2/17/2006

Goals and Purposes

Today is better. I can get up. I mopped. Did some cleaning.

I can't swallow yet, but...who needs that anyway? One thing at a time. I CAN move my head without sever pain and nasea today. Improving.

Can finally read again. Good thing...I've seen so much fashion TV I was going to out-style everyone I know. Just kidding. You'd have to live in NYC to get away with wearing what those girls wear. For only "under $300" I got this fabulous bag/coat/dress! Gracious. Who buys like that? Get a life. I think the designers are lying to make us feel better about our $40.00 purchases...when, most times, THAT is too high for the number of times we wear many things offered. Off that soap box.

Trying to catch up on my study some. This week is on your life purpose and goals. Funny I had that on the brain the week before.

I work on those myself at times, but really REALLY hate it when somebody asks me. (Yeah, I know...I asked you guys a week or so ago, and I even did part of mine.) But, I always realize how short I'm falling. Why review is imporant, I know.

This is very specific in terms of-- what am I doing to reach specific goals so that in the end, I find I've hit my life's overarching purpose.

What vision has God revealed to me for my life?

Overall, I can see the direction He has had me so this far, and how people walkinig me through this process in high school laid the foundation for important life choices I've made so far.

Still, it always still feels like a looming question no matter how many times you answer it...even if you always arrive at the same answer! I suppose it's the nagging feeling that you just aren't there yet. Not where you want to be. Not hitting the mark as much as you'd like.
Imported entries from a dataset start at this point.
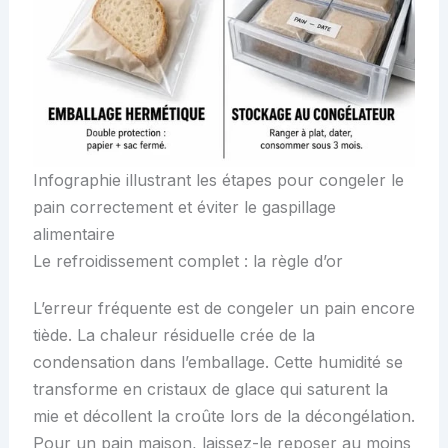
Infographie illustrant les étapes pour congeler le
pain correctement et éviter le gaspillage
alimentaire
Le refroidissement complet : la règle d’or
L’erreur fréquente est de congeler un pain encore
tiède. La chaleur résiduelle crée de la
condensation dans l’emballage. Cette humidité se
transforme en cristaux de glace qui saturent la
mie et décollent la croûte lors de la décongélation.
Pour un pain maison, laissez-le reposer au moins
In that, a refining process, I suppose. In not "in the mood" to be refined after this week's fire already. But, here we go. A tough week to submit to that kind of thinking...but, maybe where God wanted me. Quiet. Alone. Me and him. Stillness. Pain. Fever. Dependant on others. Helpless. Able to center down. Get back to basic(--breathing, standing, etc.)

So, meeting my goal for today? Being with my kids, getting caught up on some cleaning, catching up on Bible Study. Hard to see how all this points to a great life goal...all these tiny, mundane things. And my attitude gets so rotten at times doing the daily grind. I wish I were that cheerful little being like my Mother-in-law, throwing sunshine into the world with every plate washed. My mom HATED housework. She grew a garden out of this world...loved to be outside, make us clothes, built her house with my Dad. She WORKED hard. But, she just didn't like doing housework inside. So, I find myself groaning through it myself. Knowing that's where I need to be, trying to follow examples to help me enjoy it more, and doing it...but most times with more of a grunt than a smile. I still have time and God is going to get me there. Probably not while I have a cold, but someday.

Mainly, I've been drawn this week to Biblical examples where their faith in where they were headed was key. If they doubted, they lost the battles to invisible giants already.

I don't want to lose like that. If I lose fighting my heart out...that's okay. But, I won't. In Him, we always win. Somehow. He even redeems our losses. Quite a deal.

Not doubting and wasting so much time questioning. Knowing what I know...believing the promises of the word more and more and living within that truth. No self doubt. No doubting him. Where he leads and guides...I try to follow. I hope he shows me that map, but sometimes he reveals that part we want to see...sometimes not. And...here we go, getting to my main point and fear I suppose...that's okay. If I don't have a great new revelation to write down in my book, that's okay. If I'm still mopping the floor, being with my kids, and surviving...that's part of it. A big part of it.

Times of frustration make us want to doubt...and He understands.

If I can just keep hearing Him in priorities, everything else will fall into place and fill my life with worthy things.

Well, the kids need help with lunch, the laundry buzzer buzzes, and I'm getting low on energy myself. On to fulfilling my life's goals and purposes.